• PROBLEM REQUIREMENTS
Could you print the stretch of lines below from the one with "Section 9. |" through the one with "consequently consumers have", exactly as they stand and without any pictures?

----- DATA UNDER STUDY -----

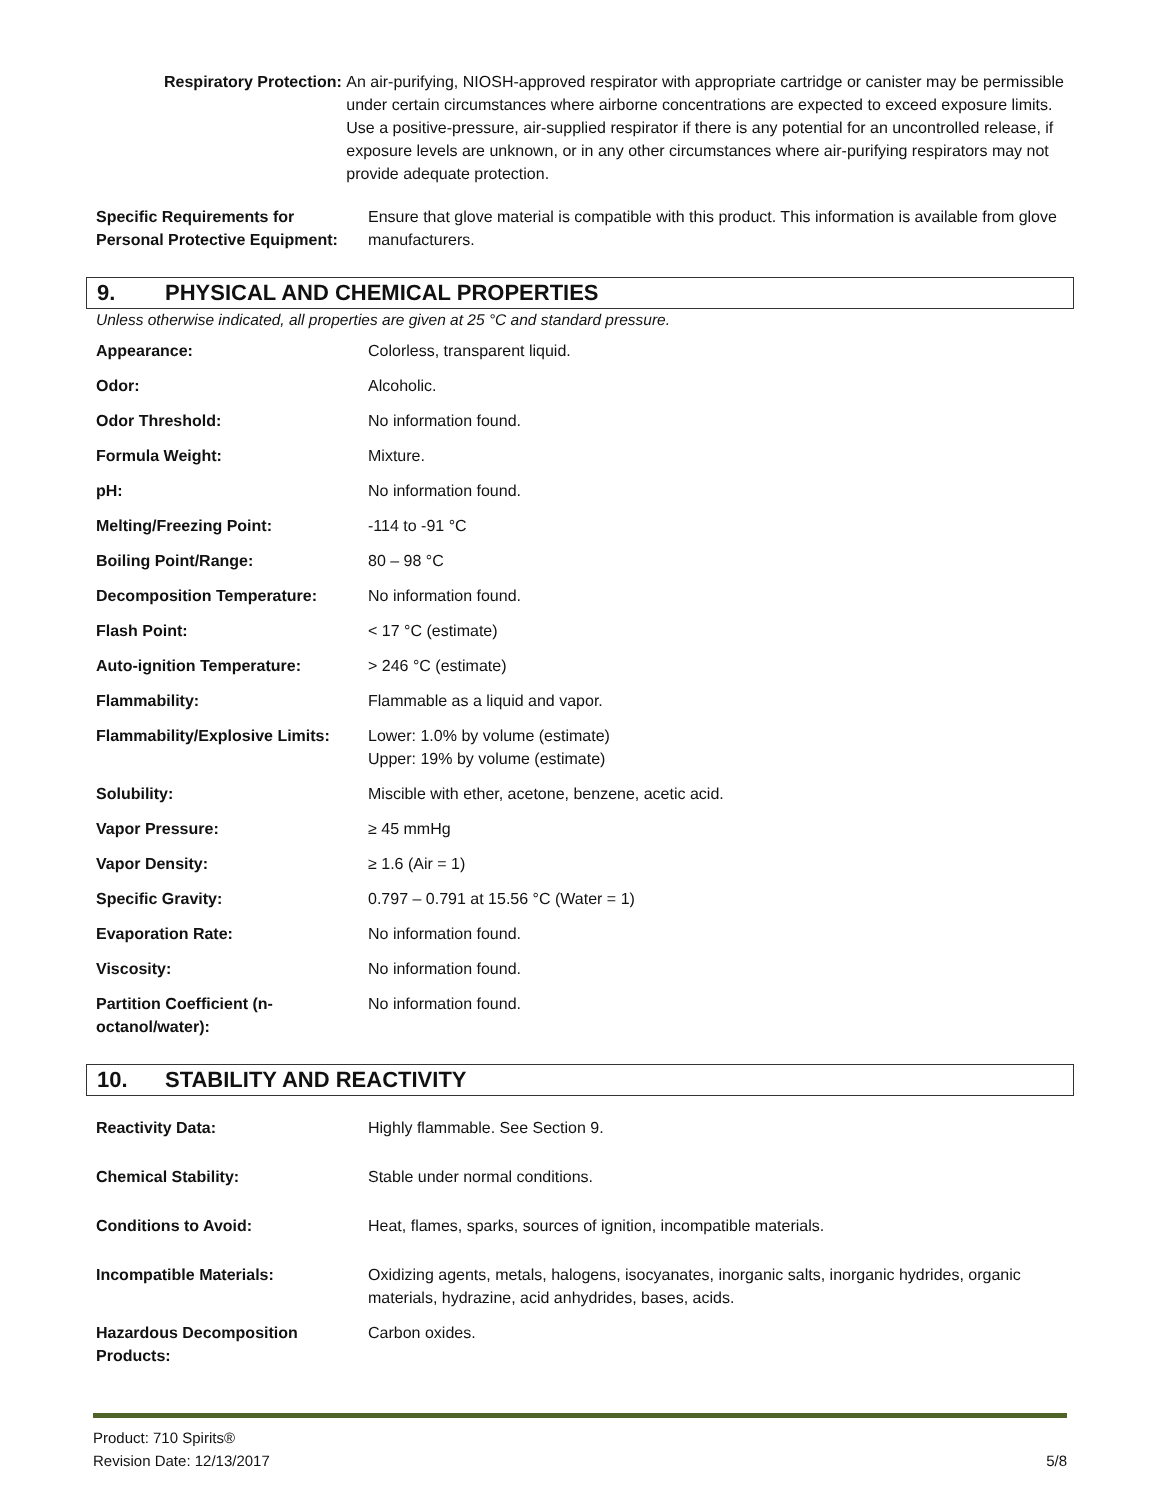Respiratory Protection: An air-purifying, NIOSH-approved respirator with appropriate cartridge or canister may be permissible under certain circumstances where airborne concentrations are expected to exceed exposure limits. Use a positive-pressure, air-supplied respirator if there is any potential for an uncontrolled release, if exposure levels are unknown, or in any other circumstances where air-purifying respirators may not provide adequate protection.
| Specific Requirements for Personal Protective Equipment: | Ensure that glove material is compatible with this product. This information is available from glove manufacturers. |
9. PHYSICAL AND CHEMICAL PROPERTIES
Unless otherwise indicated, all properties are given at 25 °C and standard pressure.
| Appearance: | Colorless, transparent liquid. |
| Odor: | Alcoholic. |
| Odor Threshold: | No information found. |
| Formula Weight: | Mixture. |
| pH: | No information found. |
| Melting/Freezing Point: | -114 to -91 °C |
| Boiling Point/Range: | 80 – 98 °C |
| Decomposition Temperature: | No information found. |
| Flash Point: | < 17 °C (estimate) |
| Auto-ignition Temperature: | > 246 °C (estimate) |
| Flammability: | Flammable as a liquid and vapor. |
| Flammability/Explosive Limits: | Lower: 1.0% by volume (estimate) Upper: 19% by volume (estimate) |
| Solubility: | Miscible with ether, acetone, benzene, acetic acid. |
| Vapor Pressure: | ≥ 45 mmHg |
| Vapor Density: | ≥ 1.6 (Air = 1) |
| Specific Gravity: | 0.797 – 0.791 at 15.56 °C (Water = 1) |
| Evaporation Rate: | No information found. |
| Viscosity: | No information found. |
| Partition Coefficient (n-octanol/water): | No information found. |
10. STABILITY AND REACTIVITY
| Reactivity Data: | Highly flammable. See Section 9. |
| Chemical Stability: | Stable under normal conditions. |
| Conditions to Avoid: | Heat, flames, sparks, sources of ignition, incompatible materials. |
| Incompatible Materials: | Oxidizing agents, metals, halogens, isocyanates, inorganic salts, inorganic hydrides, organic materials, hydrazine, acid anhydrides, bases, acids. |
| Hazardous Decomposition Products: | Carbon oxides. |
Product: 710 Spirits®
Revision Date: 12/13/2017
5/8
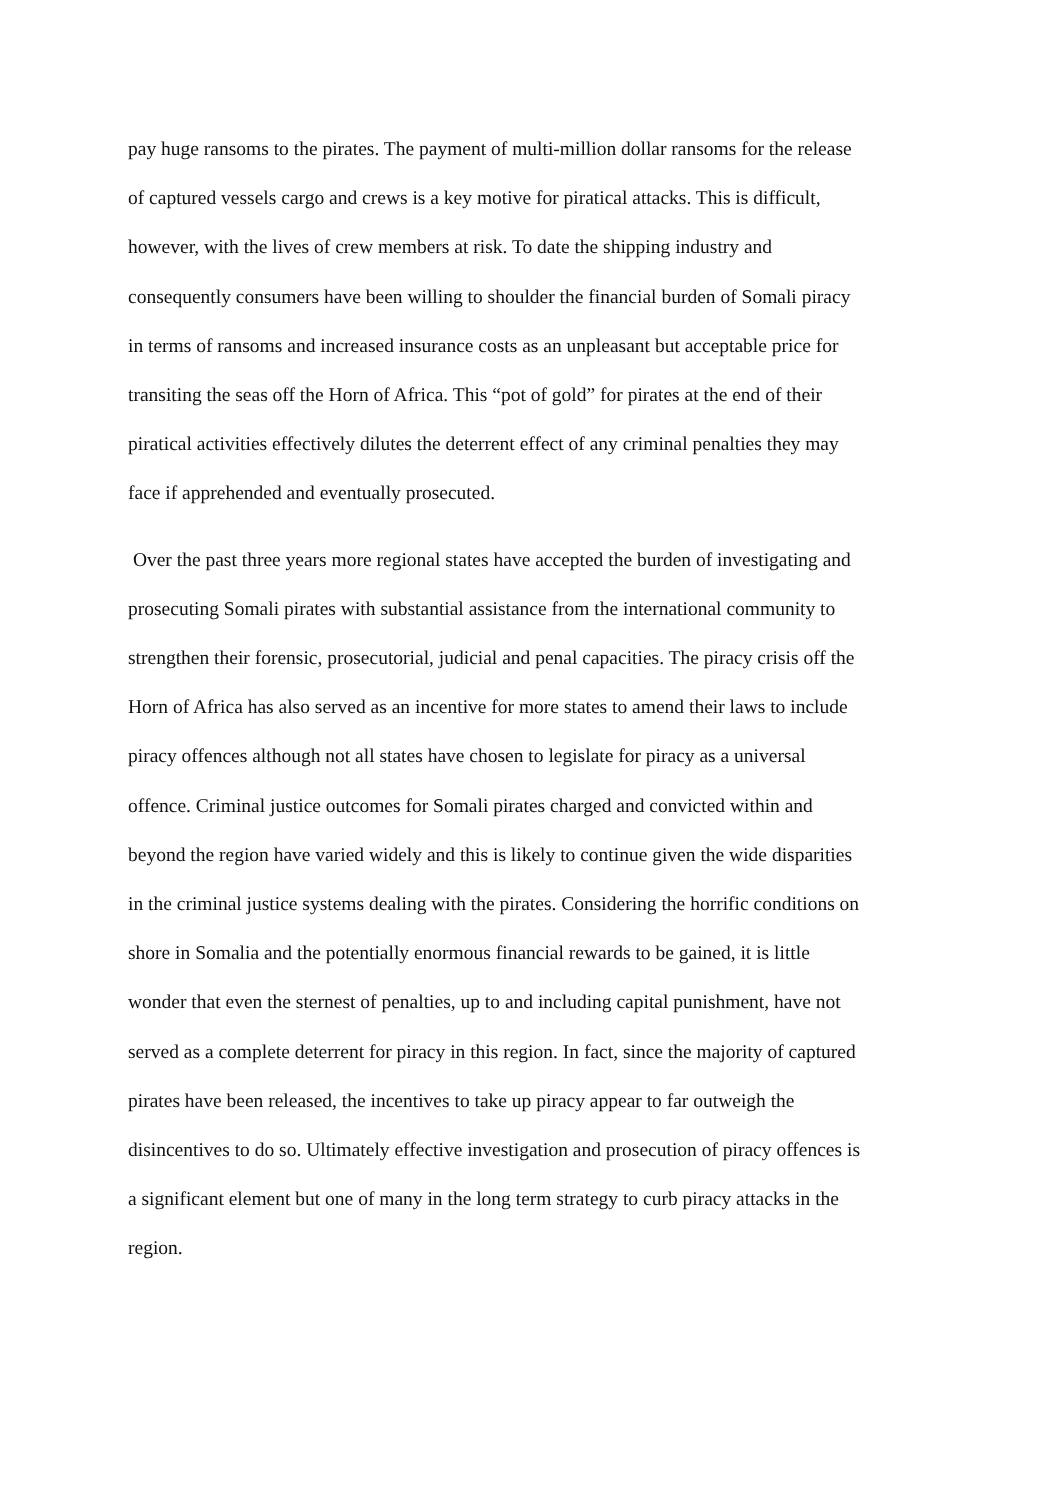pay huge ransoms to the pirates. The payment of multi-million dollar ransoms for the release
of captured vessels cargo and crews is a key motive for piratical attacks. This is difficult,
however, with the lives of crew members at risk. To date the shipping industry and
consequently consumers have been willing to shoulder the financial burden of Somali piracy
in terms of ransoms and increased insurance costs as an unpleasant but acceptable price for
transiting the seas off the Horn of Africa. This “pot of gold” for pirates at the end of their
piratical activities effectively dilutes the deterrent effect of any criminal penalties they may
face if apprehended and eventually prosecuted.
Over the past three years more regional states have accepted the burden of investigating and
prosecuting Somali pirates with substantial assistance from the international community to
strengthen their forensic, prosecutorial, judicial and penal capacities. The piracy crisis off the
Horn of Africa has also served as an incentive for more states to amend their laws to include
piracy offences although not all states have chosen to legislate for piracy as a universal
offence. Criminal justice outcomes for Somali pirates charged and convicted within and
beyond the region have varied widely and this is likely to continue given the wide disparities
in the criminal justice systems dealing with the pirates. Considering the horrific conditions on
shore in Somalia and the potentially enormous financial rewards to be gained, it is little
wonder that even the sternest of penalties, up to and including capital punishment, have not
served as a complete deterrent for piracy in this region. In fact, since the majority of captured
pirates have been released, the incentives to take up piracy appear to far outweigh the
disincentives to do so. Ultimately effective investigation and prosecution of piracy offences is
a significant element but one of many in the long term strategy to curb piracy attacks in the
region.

-----

• RESPONSE AREA
| Reactivity Data: | Highly flammable. See Section 9. |
| Chemical Stability: | Stable under normal conditions. |
| Conditions to Avoid: | Heat, flames, sparks, sources of ignition, incompatible materials. |
| Incompatible Materials: | Oxidizing agents, metals, halogens, isocyanates, inorganic salts, inorganic hydrides, organic materials, hydrazine, acid anhydrides, bases, acids. |
| Hazardous Decomposition Products: | Carbon oxides. |
Product: 710 Spirits®
Revision Date: 12/13/2017
5/8
pay huge ransoms to the pirates. The payment of multi-million dollar ransoms for the release
of captured vessels cargo and crews is a key motive for piratical attacks. This is difficult,
however, with the lives of crew members at risk. To date the shipping industry and
consequently consumers have been willing to shoulder the financial burden of Somali piracy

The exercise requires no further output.